The bottom line is that Ritter amounts to a simple violation of a federal statute. This clearly
requires that the 257 disputed votes be counted. Ritter attempts to stop those ballots from being
counted by asking the Court to inflict severe violence on the federal government’s ability to
protect voting rights.

Despite this, it is possible that Ritter’s invitation to repeal this section of federal voting rights law
will be accepted by at least five justices, considering the Court’s past. Ritter’s arguments are
extreme but not less extreme than those that have won favor with the justices.

For example, four justices have agreed to the theory of the “independent State Legislature
doctrine,” which could give gerrymandered state legislators unlimited power to create highly
partisan election legislation, even if they violate the state constitution. Amy Coney Barrett is the
newest justice. She has not yet commented on this theory. It is possible she will vote fifth
because she votes with Court’s right flank in voting cases.

In contrast, the Court’s Voting Rights Act decisions have taken so many liberties with that text —
and the text of the Constitution — that the outcomes seem to be unconstrained by the very basic
rule that words should have meaning. In Brnovich (211) the Court created several new
limitations on the Voting Rights Act, such as the presumption voter restrictions that were
common in 1982 can be lawful. This is not stated in the text of the law.
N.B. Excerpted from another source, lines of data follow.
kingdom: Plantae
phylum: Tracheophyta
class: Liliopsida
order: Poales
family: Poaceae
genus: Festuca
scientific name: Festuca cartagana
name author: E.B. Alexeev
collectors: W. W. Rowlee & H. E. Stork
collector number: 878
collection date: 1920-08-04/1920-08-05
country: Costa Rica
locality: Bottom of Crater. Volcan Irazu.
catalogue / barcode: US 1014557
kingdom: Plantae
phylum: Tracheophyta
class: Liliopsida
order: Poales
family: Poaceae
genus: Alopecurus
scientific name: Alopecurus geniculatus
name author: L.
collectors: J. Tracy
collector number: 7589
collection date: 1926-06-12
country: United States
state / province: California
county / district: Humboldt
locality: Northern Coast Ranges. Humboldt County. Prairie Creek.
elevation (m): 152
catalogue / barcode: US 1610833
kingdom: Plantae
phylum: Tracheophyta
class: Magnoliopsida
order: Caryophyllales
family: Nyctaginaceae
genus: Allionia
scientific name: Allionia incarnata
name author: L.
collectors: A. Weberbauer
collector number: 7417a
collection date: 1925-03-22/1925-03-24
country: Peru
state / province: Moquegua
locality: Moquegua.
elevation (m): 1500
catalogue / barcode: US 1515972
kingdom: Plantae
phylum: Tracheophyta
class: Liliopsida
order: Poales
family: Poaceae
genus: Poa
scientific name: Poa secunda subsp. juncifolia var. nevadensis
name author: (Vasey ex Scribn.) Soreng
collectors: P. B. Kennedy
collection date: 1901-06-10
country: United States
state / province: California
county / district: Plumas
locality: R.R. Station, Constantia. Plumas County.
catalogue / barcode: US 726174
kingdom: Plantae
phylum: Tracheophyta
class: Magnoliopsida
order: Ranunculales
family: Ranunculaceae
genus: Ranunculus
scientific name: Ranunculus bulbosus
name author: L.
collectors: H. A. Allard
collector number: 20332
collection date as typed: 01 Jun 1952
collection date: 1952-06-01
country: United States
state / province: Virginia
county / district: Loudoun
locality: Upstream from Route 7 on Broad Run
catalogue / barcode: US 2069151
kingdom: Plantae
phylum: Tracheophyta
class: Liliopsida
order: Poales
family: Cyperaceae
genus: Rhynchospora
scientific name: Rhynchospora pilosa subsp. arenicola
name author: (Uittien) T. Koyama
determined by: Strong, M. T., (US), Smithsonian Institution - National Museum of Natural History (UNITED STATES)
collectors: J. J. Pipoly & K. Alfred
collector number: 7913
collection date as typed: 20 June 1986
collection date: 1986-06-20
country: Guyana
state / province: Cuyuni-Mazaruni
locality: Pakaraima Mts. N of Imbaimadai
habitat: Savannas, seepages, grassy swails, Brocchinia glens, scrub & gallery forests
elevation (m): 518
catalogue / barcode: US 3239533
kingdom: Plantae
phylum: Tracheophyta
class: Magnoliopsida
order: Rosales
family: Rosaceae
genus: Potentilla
Justice Kagan said to
Brnovich that the majority opinion “mostly occupies a lawless zone.”

This is all to say that the Court often goes out on a limb in order to weaken or strike down voting
rights laws. The Brnovich judges could also accept the extreme arguments of Ritter.

This is not likely to be the outcome of Ritter. However, this Court makes it difficult to predict the
outcome of any case that affects voting rights.